La troisième demande aura donc été la bonne. Après deux refus, le tribunal de Tokyo a donc accepté ce mardi la remise en liberté sous caution de l'ex-pdg de Renault Nissan, Carlos Ghosn.

Le tribunal de Tokyo a annoncé mardi qu'il acceptait la mise en liberté sous caution de l'ancien PDG des constructeurs automobiles Nissan et Renault.
Le tribunal de Tokyo a annoncé mardi qu'il acceptait la mise en liberté sous caution de l'ancien PDG des constructeurs automobiles Nissan et Renault. © AFP / ERIC PIERMONT

Le tribunal de Tokyo a annoncé mardi qu'il acceptait la mise en liberté sous caution de l'ancien PDG des constructeurs automobiles Nissan et Renault Carlos Ghosn. Il s'agit d'une surprise qui pourrait permettre à l'ancien patron incarcéré depuis plus de trois mois, de sortir de prison dès mardi, à moins que le bureau du procureur ne l'arrête à nouveau sur de nouveaux chefs d'accusation. Il est aussi possible qu'un appel inverse la décision. 

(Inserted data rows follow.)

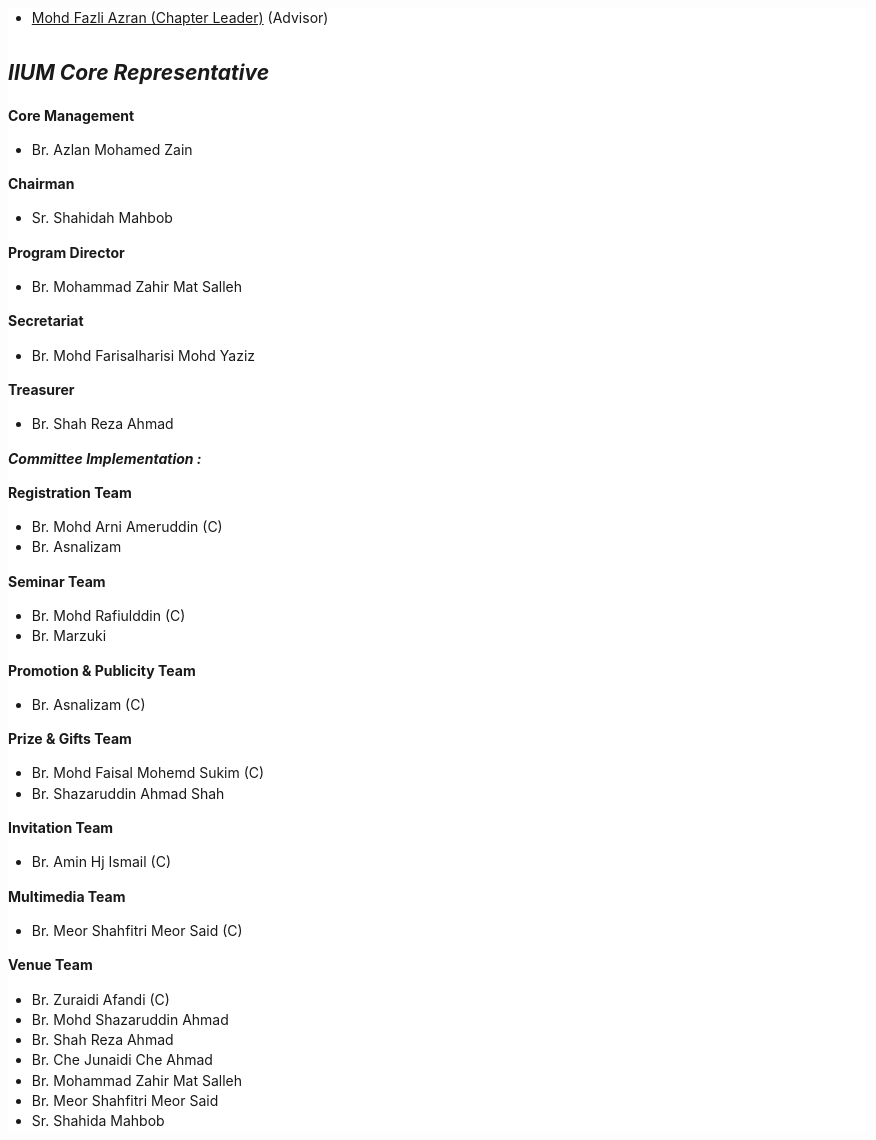  - [Mohd Fazli Azran (Chapter Leader)](mailto:fazli@owasp.org)
    (Advisor)

## ***IIUM Core Representative***

**Core Management**

  - Br. Azlan Mohamed Zain

**Chairman**

  - Sr. Shahidah Mahbob

**Program Director**

  - Br. Mohammad Zahir Mat Salleh

**Secretariat**

  - Br. Mohd Farisalharisi Mohd Yaziz

**Treasurer**

  - Br. Shah Reza Ahmad

***Committee Implementation :***

**Registration Team**

  - Br. Mohd Arni Ameruddin (C)
  - Br. Asnalizam

**Seminar Team**

  - Br. Mohd Rafiulddin (C)
  - Br. Marzuki

**Promotion & Publicity Team**

  - Br. Asnalizam (C)

**Prize & Gifts Team**

  - Br. Mohd Faisal Mohemd Sukim (C)
  - Br. Shazaruddin Ahmad Shah

**Invitation Team**

  - Br. Amin Hj Ismail (C)

**Multimedia Team**

  - Br. Meor Shahfitri Meor Said (C)

**Venue Team**

  - Br. Zuraidi Afandi (C)
  - Br. Mohd Shazaruddin Ahmad
  - Br. Shah Reza Ahmad
  - Br. Che Junaidi Che Ahmad
  - Br. Mohammad Zahir Mat Salleh
  - Br. Meor Shahfitri Meor Said
  - Sr. Shahida Mahbob
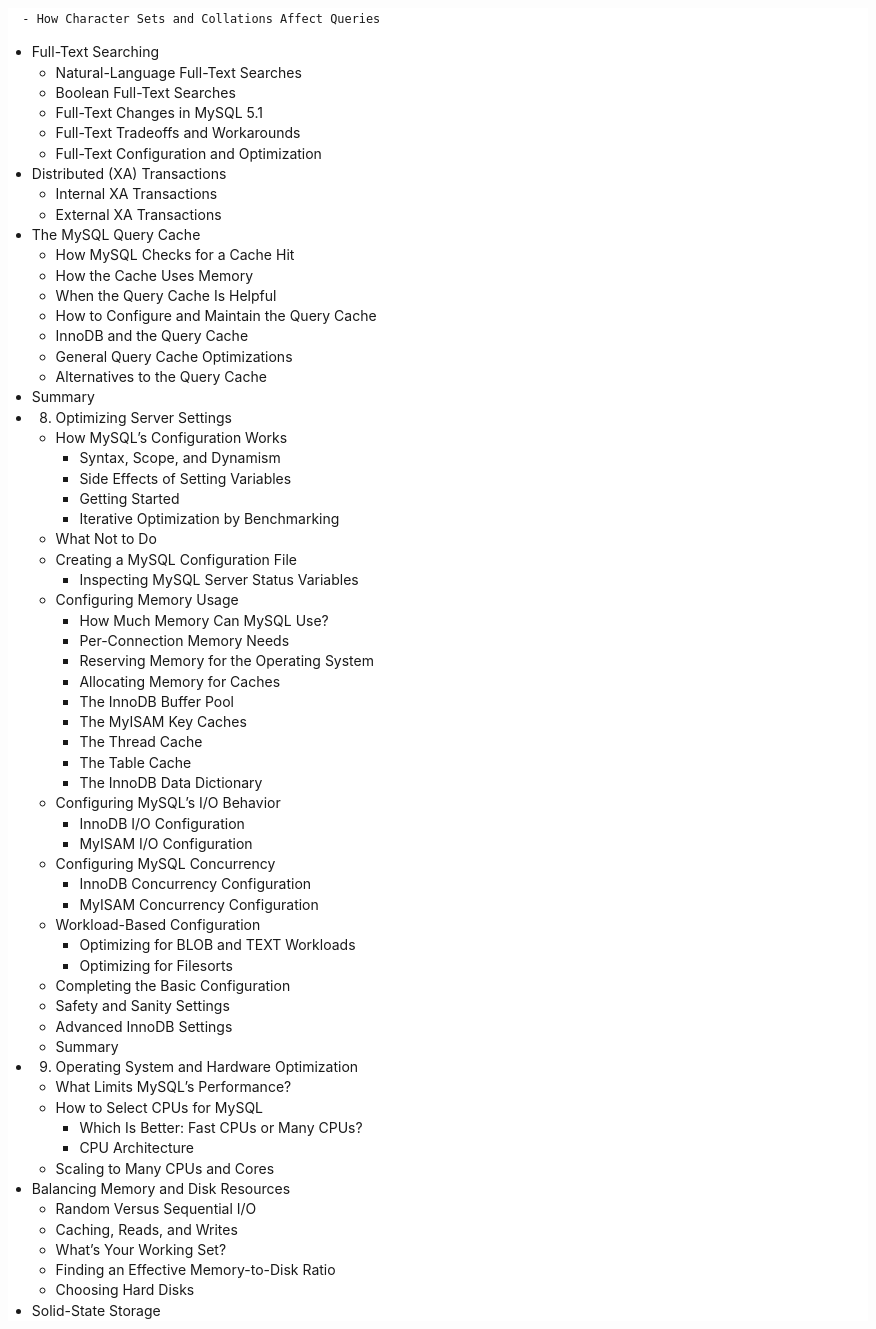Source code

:       - How Character Sets and Collations Affect Queries
   - Full-Text Searching
      - Natural-Language Full-Text Searches
      - Boolean Full-Text Searches
      - Full-Text Changes in MySQL 5.1
      - Full-Text Tradeoffs and Workarounds
      - Full-Text Configuration and Optimization
   - Distributed (XA) Transactions
      - Internal XA Transactions
      - External XA Transactions
   - The MySQL Query Cache
      - How MySQL Checks for a Cache Hit
      - How the Cache Uses Memory
      - When the Query Cache Is Helpful
      - How to Configure and Maintain the Query Cache
      - InnoDB and the Query Cache
      - General Query Cache Optimizations
      - Alternatives to the Query Cache
   - Summary
- 8. Optimizing Server Settings
   - How MySQL’s Configuration Works
      - Syntax, Scope, and Dynamism
      - Side Effects of Setting Variables
      - Getting Started
      - Iterative Optimization by Benchmarking
   - What Not to Do
   - Creating a MySQL Configuration File
      - Inspecting MySQL Server Status Variables
   - Configuring Memory Usage
      - How Much Memory Can MySQL Use?
      - Per-Connection Memory Needs
      - Reserving Memory for the Operating System
      - Allocating Memory for Caches
      - The InnoDB Buffer Pool
      - The MyISAM Key Caches
      - The Thread Cache
      - The Table Cache
      - The InnoDB Data Dictionary
   - Configuring MySQL’s I/O Behavior
      - InnoDB I/O Configuration
      - MyISAM I/O Configuration
   - Configuring MySQL Concurrency
      - InnoDB Concurrency Configuration
      - MyISAM Concurrency Configuration
   - Workload-Based Configuration
      - Optimizing for BLOB and TEXT Workloads
      - Optimizing for Filesorts
   - Completing the Basic Configuration
   - Safety and Sanity Settings
   - Advanced InnoDB Settings
   - Summary
- 9. Operating System and Hardware Optimization
   - What Limits MySQL’s Performance?
   - How to Select CPUs for MySQL
      - Which Is Better: Fast CPUs or Many CPUs?
      - CPU Architecture
   - Scaling to Many CPUs and Cores
- Balancing Memory and Disk Resources
   - Random Versus Sequential I/O
   - Caching, Reads, and Writes
   - What’s Your Working Set?
   - Finding an Effective Memory-to-Disk Ratio
   - Choosing Hard Disks
- Solid-State Storage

Le montant de la caution a été fixé à 8 millions d'euros. Le tribunal a estimé que le risque de fuite ou d'altération de preuves est faible. Pourtant, la justice a assorti son choix de conditions restrictives : obligation de résider au Japon, interdiction de quitter le pays même pour un bref séjour et dispositions pour éviter sa fuite et la destruction de preuves.  

Il s'agissait de la troisième demande de mise en liberté sous caution, les deux premières ayant été rejetées. La veille, son nouvel avocat avait donné une conférence de presse, Junichiro Hironaka, surnommé "l'innocenteur" pour avoir obtenu nombre d'acquittements d'inculpés de haute volée. L'avocat avait présenté sa requête comme "convaincante", précisant qu'il proposait que M. Ghosn soit placé sous la surveillance de caméras. Il avait aussi proposé qu'il soit contraint d'utiliser des moyens limités de communication vers l'extérieur.